Exercise: Retype the material below exactly, from its first line through the line with "left elbow: (807, 598)"; the pictures stay out.

Excerpted data:
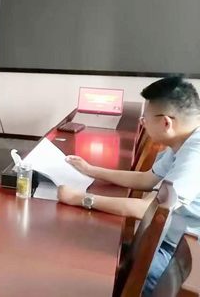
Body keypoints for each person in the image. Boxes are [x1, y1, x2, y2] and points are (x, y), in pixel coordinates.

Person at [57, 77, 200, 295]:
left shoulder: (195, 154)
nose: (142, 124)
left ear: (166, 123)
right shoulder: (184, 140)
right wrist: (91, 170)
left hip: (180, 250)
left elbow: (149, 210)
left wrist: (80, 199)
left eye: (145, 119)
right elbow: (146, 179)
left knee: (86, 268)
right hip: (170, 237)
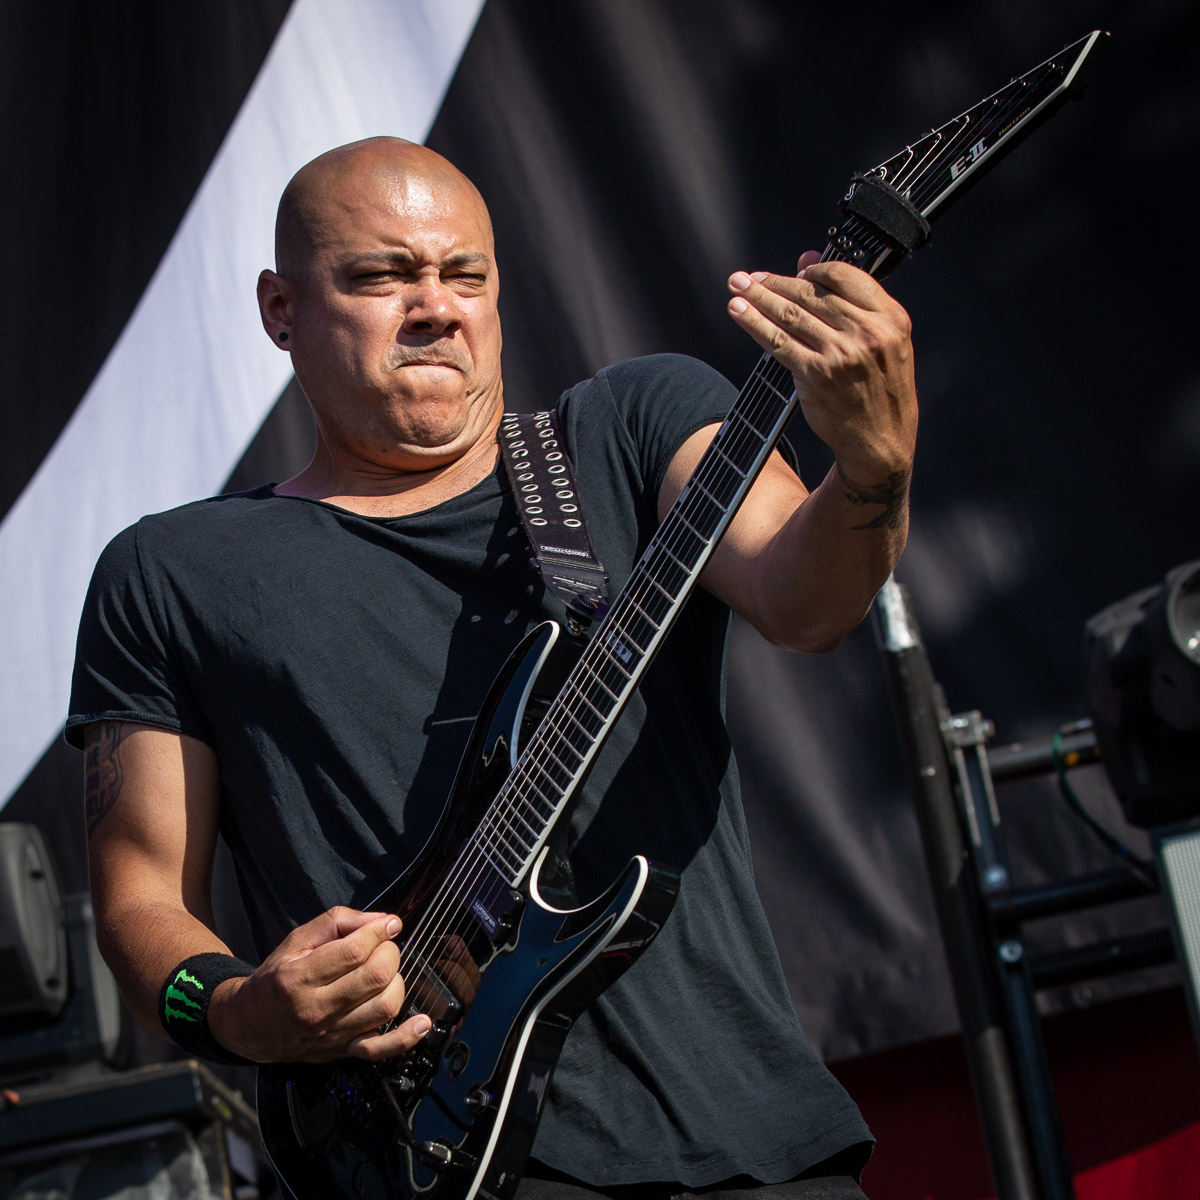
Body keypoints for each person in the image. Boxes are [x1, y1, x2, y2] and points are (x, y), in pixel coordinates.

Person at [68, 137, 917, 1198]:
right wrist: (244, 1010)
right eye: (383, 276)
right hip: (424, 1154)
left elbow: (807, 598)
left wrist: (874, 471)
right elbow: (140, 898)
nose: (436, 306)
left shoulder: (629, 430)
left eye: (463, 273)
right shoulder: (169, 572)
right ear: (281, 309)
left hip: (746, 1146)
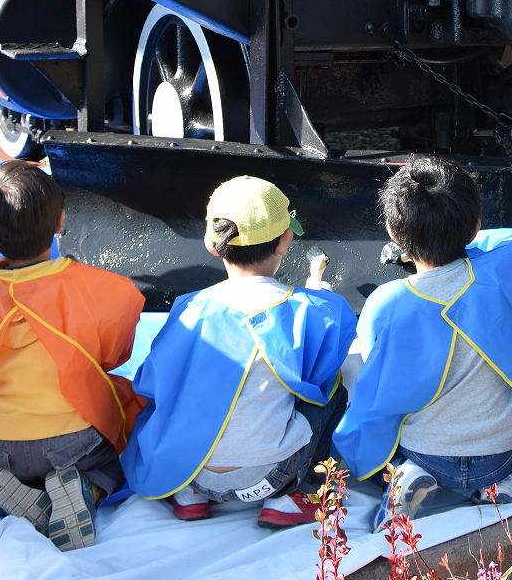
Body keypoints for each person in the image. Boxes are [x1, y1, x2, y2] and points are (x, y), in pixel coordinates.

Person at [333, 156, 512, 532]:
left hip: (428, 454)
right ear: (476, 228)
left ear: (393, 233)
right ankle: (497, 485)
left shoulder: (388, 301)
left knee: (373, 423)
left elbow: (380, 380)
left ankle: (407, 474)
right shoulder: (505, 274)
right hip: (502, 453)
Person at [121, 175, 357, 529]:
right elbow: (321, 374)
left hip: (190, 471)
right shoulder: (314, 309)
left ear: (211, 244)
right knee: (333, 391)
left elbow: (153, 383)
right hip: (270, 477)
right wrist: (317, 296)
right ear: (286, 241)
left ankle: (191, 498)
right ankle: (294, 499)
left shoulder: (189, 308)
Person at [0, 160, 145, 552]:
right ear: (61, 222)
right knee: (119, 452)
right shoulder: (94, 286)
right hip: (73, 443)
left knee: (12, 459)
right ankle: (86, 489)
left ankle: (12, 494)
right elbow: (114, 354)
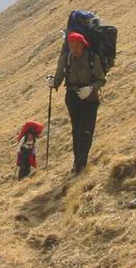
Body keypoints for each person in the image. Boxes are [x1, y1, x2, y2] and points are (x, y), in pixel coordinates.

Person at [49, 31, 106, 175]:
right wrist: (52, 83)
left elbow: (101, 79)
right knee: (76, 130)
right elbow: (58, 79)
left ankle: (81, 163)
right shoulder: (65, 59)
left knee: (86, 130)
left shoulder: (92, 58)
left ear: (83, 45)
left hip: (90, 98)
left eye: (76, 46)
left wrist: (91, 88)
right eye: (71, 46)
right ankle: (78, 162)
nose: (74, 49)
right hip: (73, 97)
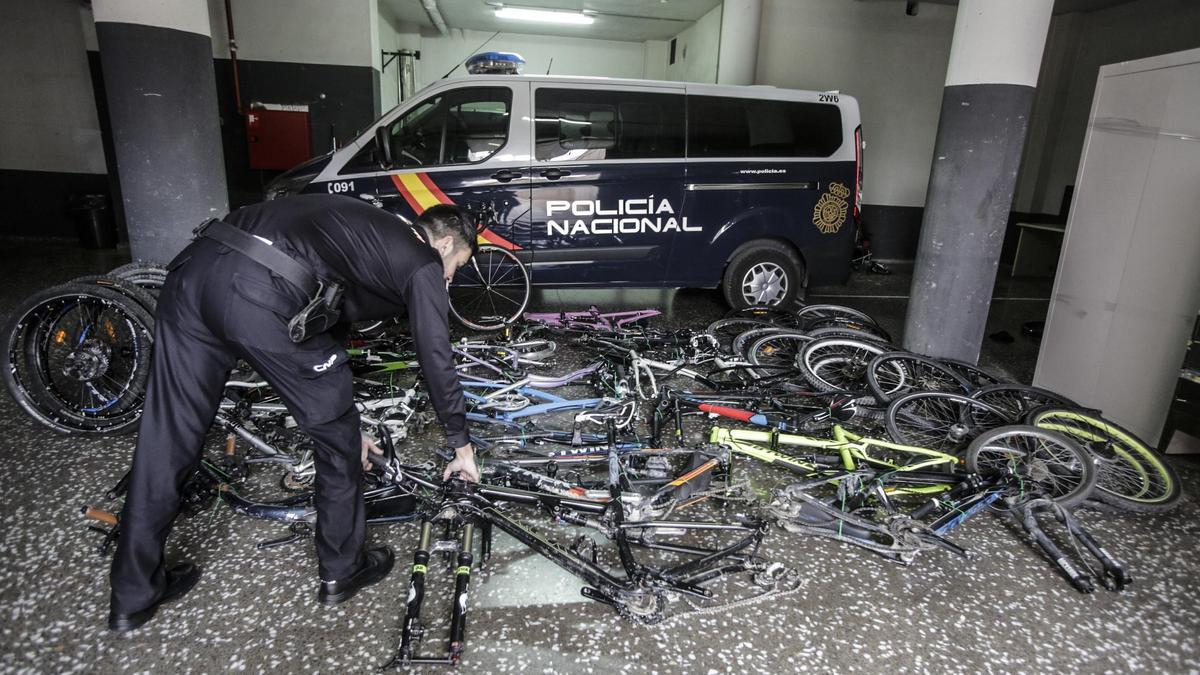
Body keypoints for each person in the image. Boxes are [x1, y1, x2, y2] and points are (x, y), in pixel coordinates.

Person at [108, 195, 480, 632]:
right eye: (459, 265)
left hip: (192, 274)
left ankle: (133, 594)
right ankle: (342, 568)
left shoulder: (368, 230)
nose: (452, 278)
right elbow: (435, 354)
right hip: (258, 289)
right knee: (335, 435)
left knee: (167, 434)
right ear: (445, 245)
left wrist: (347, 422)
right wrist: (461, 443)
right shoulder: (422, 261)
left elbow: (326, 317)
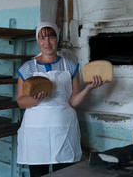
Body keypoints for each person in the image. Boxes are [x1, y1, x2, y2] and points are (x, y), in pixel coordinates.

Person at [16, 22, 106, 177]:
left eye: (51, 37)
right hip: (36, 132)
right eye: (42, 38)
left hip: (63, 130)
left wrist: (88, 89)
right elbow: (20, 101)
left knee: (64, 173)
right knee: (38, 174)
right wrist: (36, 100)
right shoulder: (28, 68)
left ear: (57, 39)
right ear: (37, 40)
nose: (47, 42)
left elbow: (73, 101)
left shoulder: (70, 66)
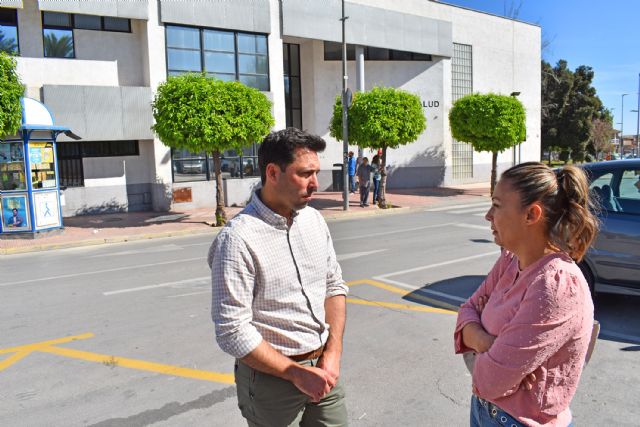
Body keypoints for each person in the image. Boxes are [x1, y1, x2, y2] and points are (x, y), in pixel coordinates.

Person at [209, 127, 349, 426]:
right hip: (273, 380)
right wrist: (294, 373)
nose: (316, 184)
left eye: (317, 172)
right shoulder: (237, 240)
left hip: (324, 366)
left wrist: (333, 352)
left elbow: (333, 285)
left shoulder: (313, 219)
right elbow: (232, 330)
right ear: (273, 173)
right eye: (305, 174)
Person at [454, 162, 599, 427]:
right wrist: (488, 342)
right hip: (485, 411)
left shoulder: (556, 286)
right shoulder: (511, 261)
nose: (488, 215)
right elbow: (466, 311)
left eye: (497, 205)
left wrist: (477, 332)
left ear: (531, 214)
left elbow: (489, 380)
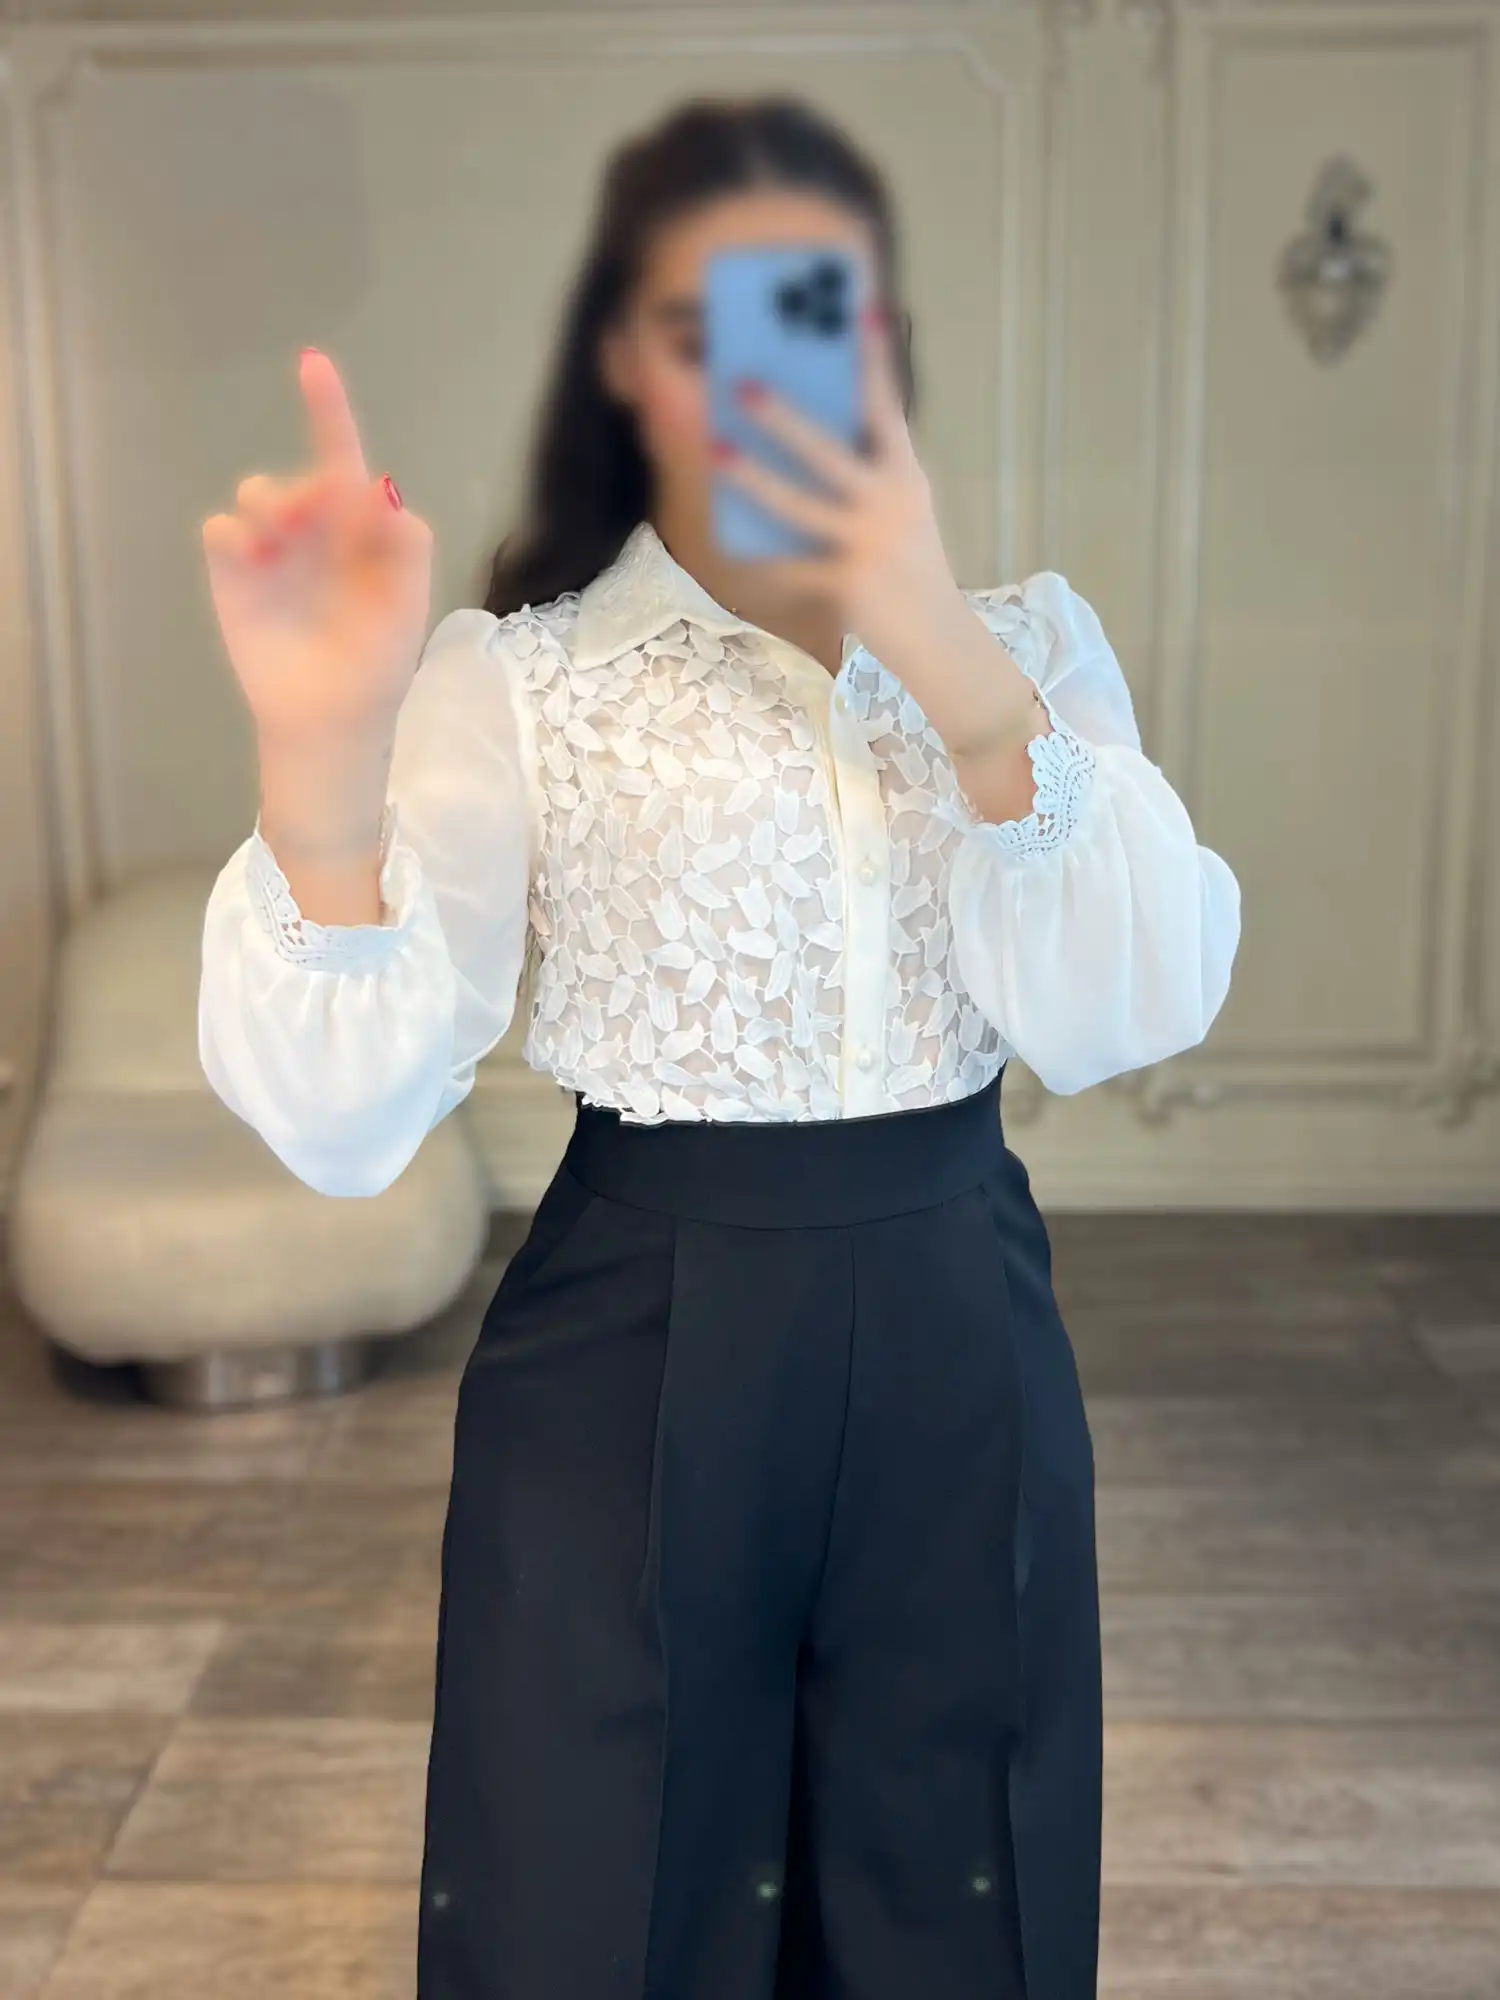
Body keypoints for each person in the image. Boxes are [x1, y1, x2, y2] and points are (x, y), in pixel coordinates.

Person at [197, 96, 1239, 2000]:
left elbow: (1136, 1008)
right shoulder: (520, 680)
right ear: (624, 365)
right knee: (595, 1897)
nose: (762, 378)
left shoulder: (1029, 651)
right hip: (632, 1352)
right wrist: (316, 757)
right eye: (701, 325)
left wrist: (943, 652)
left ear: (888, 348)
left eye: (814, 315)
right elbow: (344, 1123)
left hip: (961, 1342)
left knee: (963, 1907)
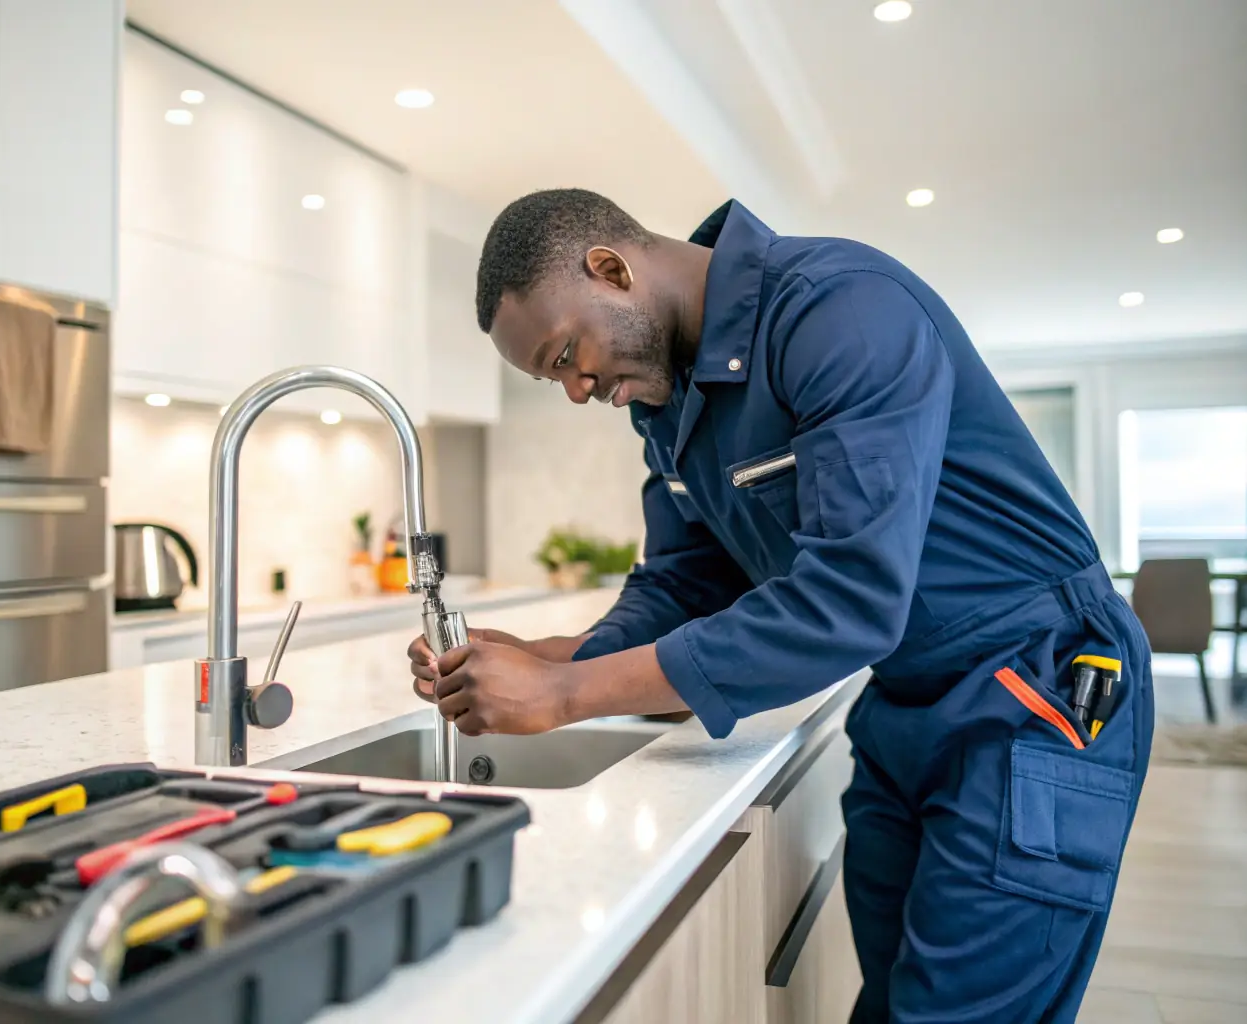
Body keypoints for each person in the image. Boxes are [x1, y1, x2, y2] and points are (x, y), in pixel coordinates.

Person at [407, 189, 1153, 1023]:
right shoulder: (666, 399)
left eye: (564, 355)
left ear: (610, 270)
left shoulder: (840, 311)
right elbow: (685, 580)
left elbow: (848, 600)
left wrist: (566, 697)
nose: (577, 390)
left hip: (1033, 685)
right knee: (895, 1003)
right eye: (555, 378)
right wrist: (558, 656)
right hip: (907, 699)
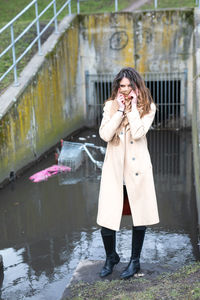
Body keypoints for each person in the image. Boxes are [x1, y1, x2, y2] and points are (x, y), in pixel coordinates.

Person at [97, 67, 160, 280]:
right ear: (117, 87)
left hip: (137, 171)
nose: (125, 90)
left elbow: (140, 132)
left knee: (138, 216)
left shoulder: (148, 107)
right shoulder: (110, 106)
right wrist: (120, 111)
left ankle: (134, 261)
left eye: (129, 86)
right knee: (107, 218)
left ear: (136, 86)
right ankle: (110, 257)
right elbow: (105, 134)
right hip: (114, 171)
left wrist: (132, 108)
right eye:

Answer space:
Body keypoints for each person in the image. Boxes are [x1, y1, x2, y2] and points are (x, y), in pixel coordinates.

Person at [57, 77, 200, 295]:
left shoulder: (195, 154)
nose: (142, 124)
left ear: (166, 123)
right shoulder: (184, 140)
right wrist: (91, 170)
left hip: (180, 250)
left elbow: (149, 210)
left wrist: (80, 199)
left eye: (145, 119)
right elbow: (146, 179)
left knee: (86, 268)
right hip: (170, 237)
Body keypoints for each person in the image. Boxes are [x1, y1, x2, y2] and points are (x, y), in pixel coordinates.

Person at [68, 137, 917, 1198]:
right wrist: (244, 1010)
right eye: (383, 276)
right hip: (424, 1154)
left elbow: (807, 598)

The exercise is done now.